Note that the LIDAR is mounted with a 180° rotation. This is common - just ensure your URDF/launch files account for it.

Power Considerations

The entire robot runs from a single 5000mAh 6S LiPo battery (~24V nominal). Three buck converters distribute power to different subsystems:

  • 24V → 12V: Powers the Jetson Orin Nano (accepts 9-20V input)
  • 24V → 9V: Powers the motor controllers
  • 24V → 5V: Powers the 5V rail for logic-level components

This single-battery approach keeps the robot compact and simplifies charging. The 6S LiPo provides plenty of headroom for the Jetson's power demands while the buck converters ensure each subsystem receives clean, regulated voltage.

Weight Distribution

One challenge I didn't anticipate was weight balance. The 6S LiPo battery is heavy and sits at the rear of the robot, which created an uneven weight distribution. Without counterbalancing, too much torque to the motors would cause the robot to tip backward and fall on its back.
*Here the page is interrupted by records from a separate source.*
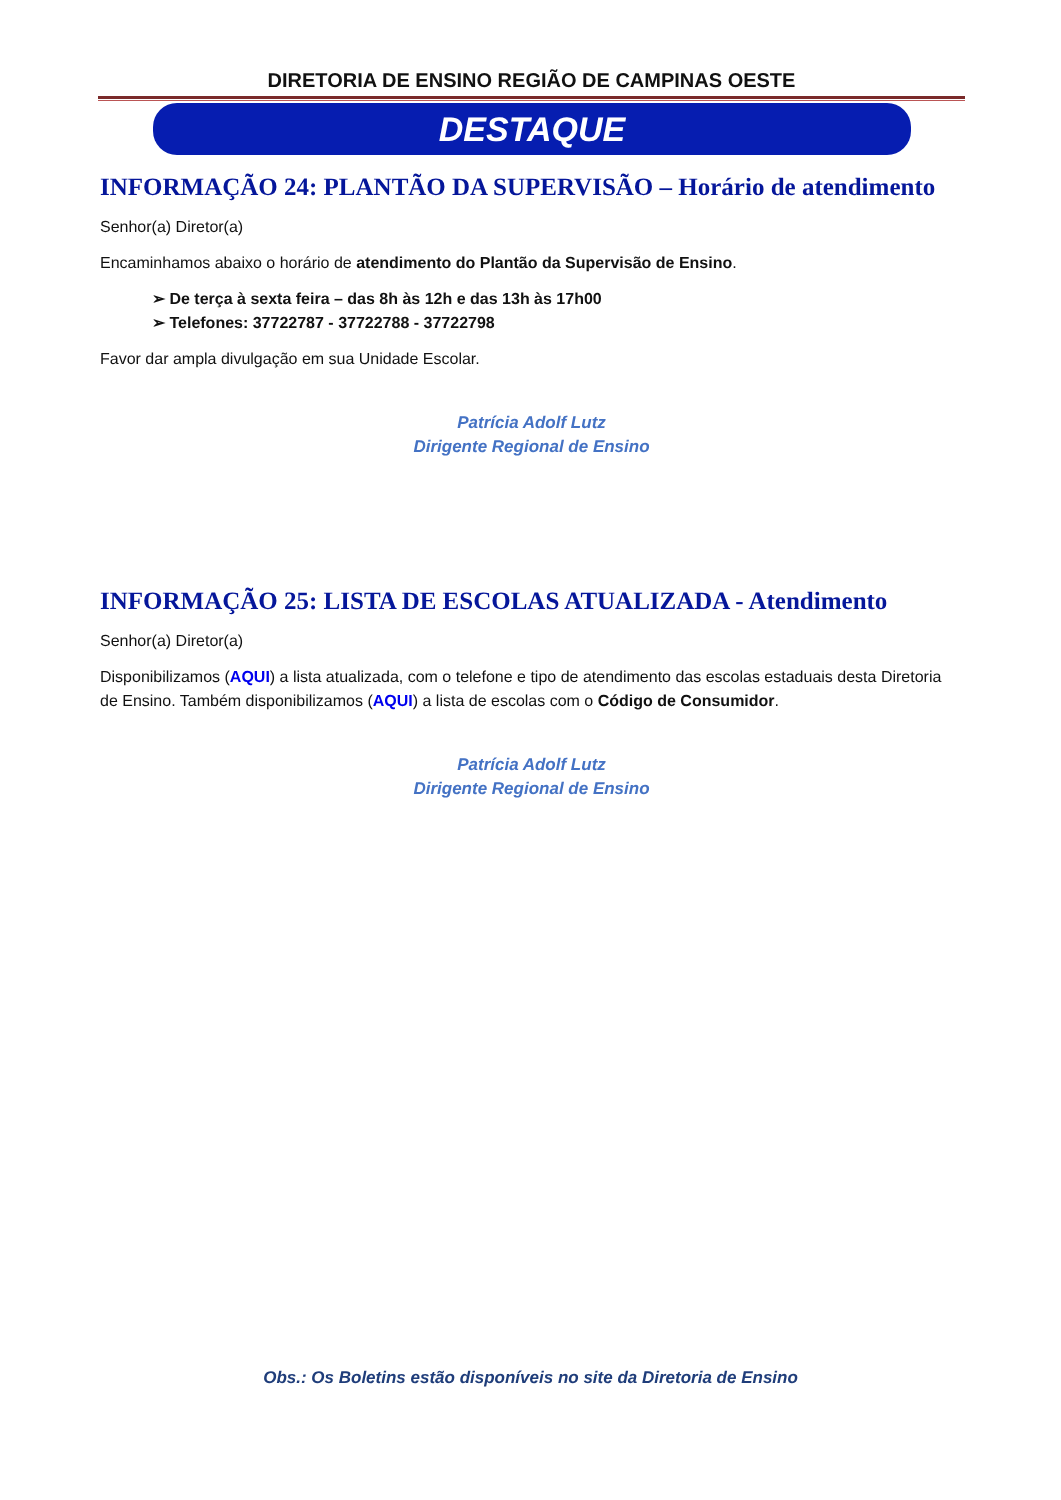DIRETORIA DE ENSINO REGIÃO DE CAMPINAS OESTE
DESTAQUE
INFORMAÇÃO 24: PLANTÃO DA SUPERVISÃO – Horário de atendimento
Senhor(a) Diretor(a)
Encaminhamos abaixo o horário de atendimento do Plantão da Supervisão de Ensino.
➢ De terça à sexta feira – das 8h às 12h e das 13h às 17h00
➢ Telefones: 37722787 - 37722788 - 37722798
Favor dar ampla divulgação em sua Unidade Escolar.
Patrícia Adolf Lutz
Dirigente Regional de Ensino
INFORMAÇÃO 25: LISTA DE ESCOLAS ATUALIZADA - Atendimento
Senhor(a) Diretor(a)
Disponibilizamos (AQUI) a lista atualizada, com o telefone e tipo de atendimento das escolas estaduais desta Diretoria de Ensino. Também disponibilizamos (AQUI) a lista de escolas com o Código de Consumidor.
Patrícia Adolf Lutz
Dirigente Regional de Ensino
Obs.: Os Boletins estão disponíveis no site da Diretoria de Ensino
My solution was to 3D print small cylindrical barrels and fill them with fishing weights (lead sinkers). These counterweights mount at the front of the chassis to balance out the battery's mass. It works, but it's not elegant.

In hindsight, I would have tried harder to position the battery at the robot's center of mass from the start. Planning for weight distribution early in the design process would have saved me from adding dead weight to compensate later. Lesson learned for the next build.

What's Next

With the robot built and calibrated, Part 2 covers building an accurate digital twin in NVIDIA Isaac Sim. Creating a simulation environment first would have been the smarter approach, but I was too eager to get hardware running. The digital twin lets us:

  • Test code changes without risking hardware damage
  • Iterate faster with instant simulation resets
  • Develop navigation algorithms in a controlled environment
  • Debug issues that are hard to reproduce on real hardware

The simulation uses the same ROS2 interface as the real robot, so the same code runs in both environments.